To be fair, Sony has modified or created some apps so they take intelligent advantage of the dual screens, without the black bar to annoy you. For instance, the email app uses the bottom screen to list your messages and the top one to show whichever message you’re reading. Similarly, the stock video player, and many games, use the bottom screen for control buttons and the top for the content.

But at launch, there are only about 40 such specially adapted apps out of the hundreds of thousands of Android apps the Tablet P can run. Sony says more will be coming, but I suspect that will depend on how many of these foldout tablets it can sell. And I can’t recommend this one.

Sony has built-in on-screen buttons that can switch some apps from single-screen to combined-screen mode. But this isn’t available in some common, crucial apps, like the Web browser and Google Maps, which must be run in combined-screen mode, with the bar in the middle. You can’t run different apps in each screen, only separate parts of the same app.

Because it folds up, the Tablet P is much more portable than iPad-size tablets, or even 7-inch tablets like the Amazon Kindle Fire. It fits in a pants or jacket pocket or a modest-size purse. But when closed, its surfaces are rounded and have an overall thickness of a whopping 1.03 inches — much thicker than a typical smartphone or tablet — and so created a bulge.

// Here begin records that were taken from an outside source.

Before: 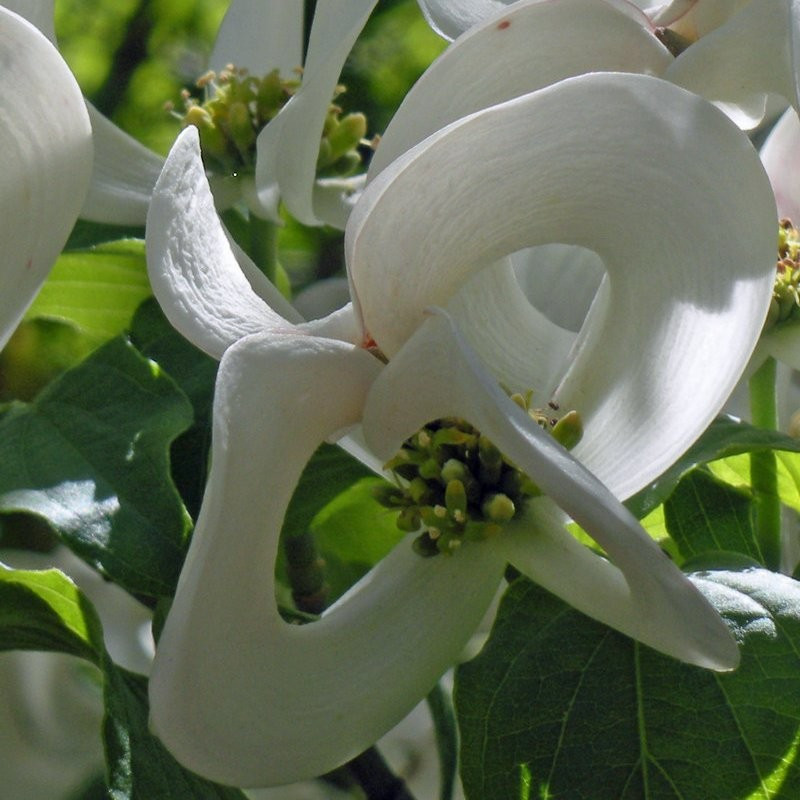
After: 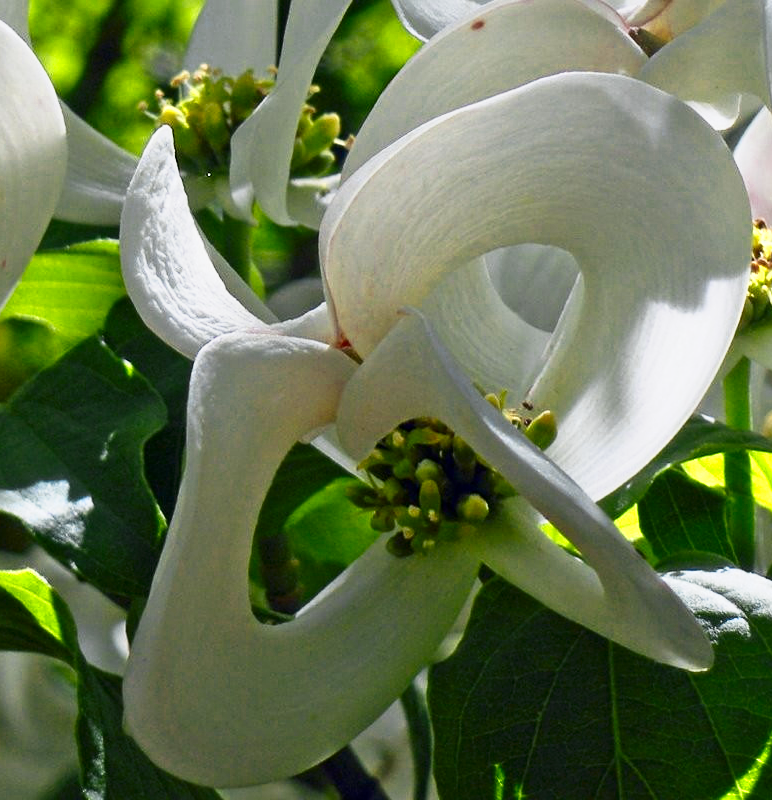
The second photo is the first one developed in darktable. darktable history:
crop and rotate: left 3.424%
levels: mode automatic, levels [0, 0.394, 0.787]
contrast brightness saturation: contrast 0.122, brightness -0.124, saturation 0.2
sharpen: amount 0.208
color zones: curves: ch0 [(0, 0.485) (0.178, 0.476) (0.261, 0.623) (0.411, 0.403) (0.708, 0.603) (0.934, 0.412)]; ch1 [(0.003, 0.485) (0.149, 0.496) (0.229, 0.584) (0.326, 0.551) (0.484, 0.262) (0.757, 0.643)]
base curve: curves: ch0 [(0, 0) (0.088, 0.125) (0.176, 0.251) (0.354, 0.501) (0.613, 0.749) (1, 0.877)], preserve colors none
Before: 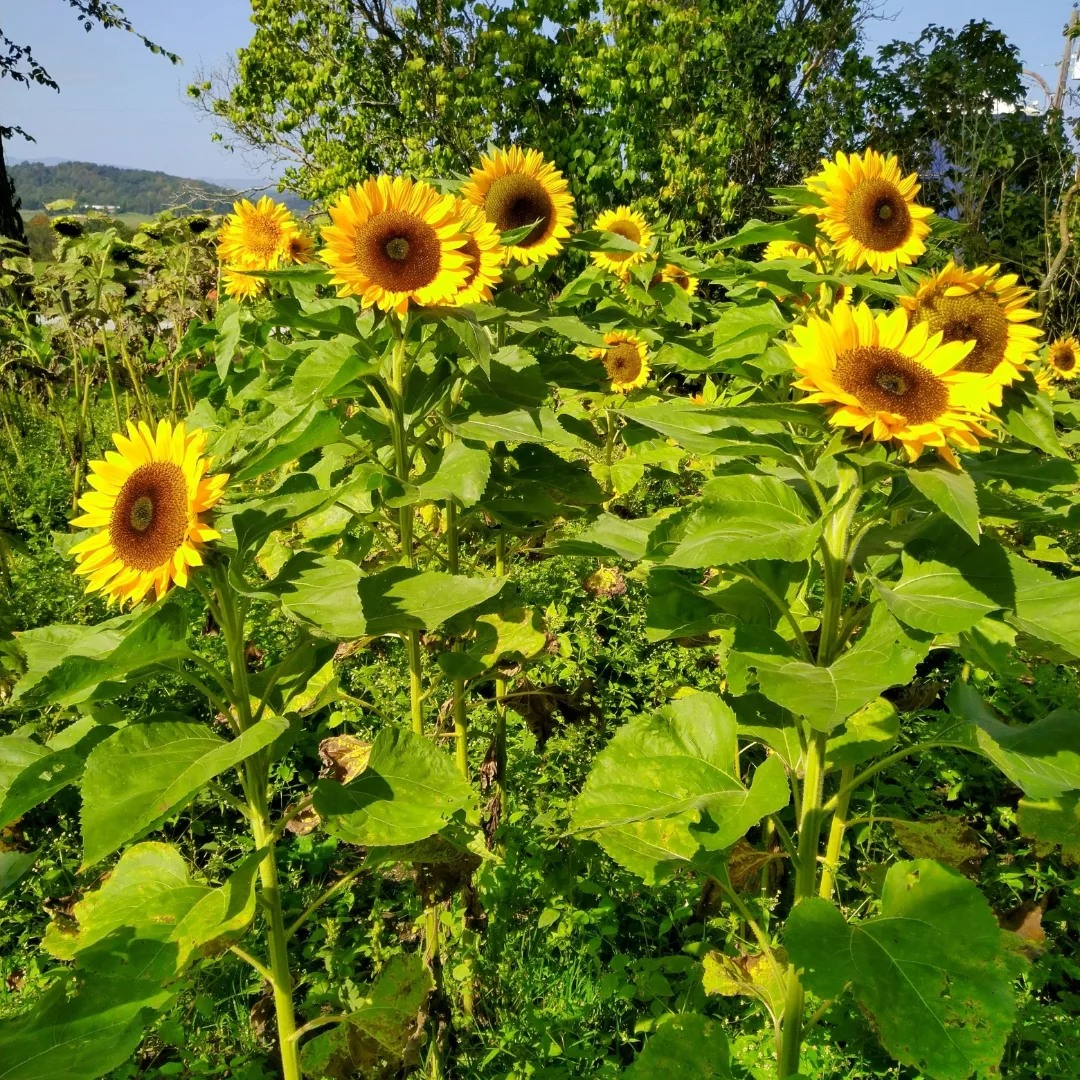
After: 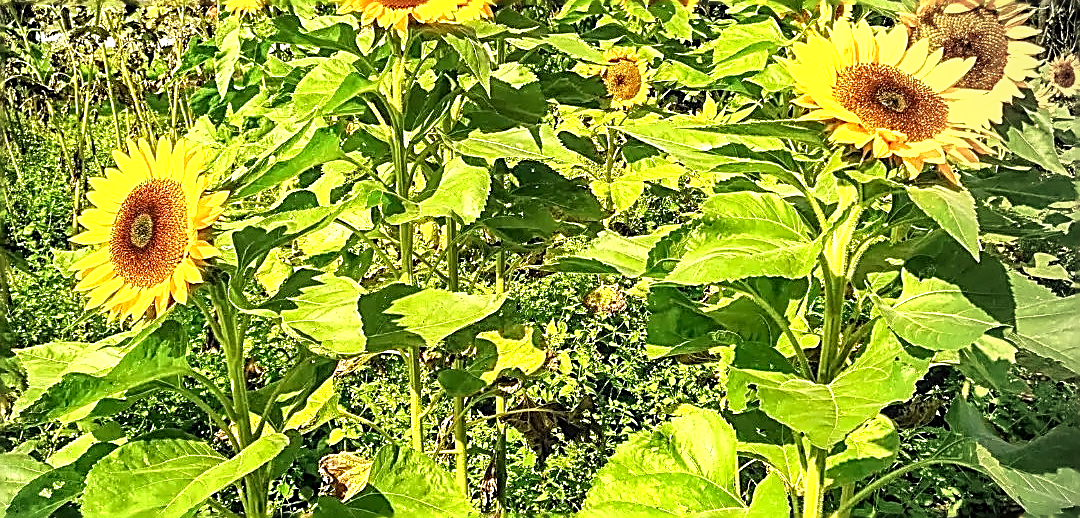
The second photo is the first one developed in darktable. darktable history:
sharpen: amount 1.992
crop and rotate: top 26.211%, bottom 25.799%
local contrast: highlights 58%, detail 146%
exposure: black level correction 0, exposure 1 EV, compensate exposure bias true, compensate highlight preservation false
vignetting: center (-0.148, 0.013), unbound false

There are other downsides. The Tablet P is relatively costly for a small tablet. Sony sells it online for $550, more than the base iPad and much more than the $199, 7-inch Fire. AT&T sells it for $400, but that price requires a two-year contract costing either $35 or $50 a month, depending on how much data you want.

This new tablet comes with a paltry amount of memory. It is packaged with a 2 gigabyte removable memory card and 4 gigabytes of internal storage, of which just 1.8 gigabytes is available to the user. That is a total of less than 4GB, versus 16GB for the base iPad. You can buy a larger memory card, up to 32GB, but that adds about $30 in cost.

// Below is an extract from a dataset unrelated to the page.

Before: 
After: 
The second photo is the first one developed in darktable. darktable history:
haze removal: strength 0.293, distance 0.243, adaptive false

Battery life also is weak. In my standard battery test, where I play videos back to back with the screen at 75 percent brightness and both Wi-Fi and cellular connections turned on, the Tablet P lasted just 5 hours and 16 minutes, about half the battery life of an iPad. The battery is removable and a spare can be bought for $70.

And the cellular-data connection isn’t the fastest type. While it is labeled as 4G, it doesn’t use the best 4G technology, called LTE. In my tests, in the Washington, D.C., area, the Tablet P averaged just 3.7 megabits per second over cellular, versus more than 12 mbps for a new iPad running on AT&T’s LTE network.

Finally, there is the hardware. I found the screens and cameras were OK, but the speaker was very weak. And, in the few days I was using it, a little door covering the USB port fell off and the top cover, which I had removed to insert a cellular SIM card, kept coming loose.

Portability is a virtue, and some companies are working on flexible screens that could bend without exposing a hinge. But in my view, the Tablet P doesn’t cut it.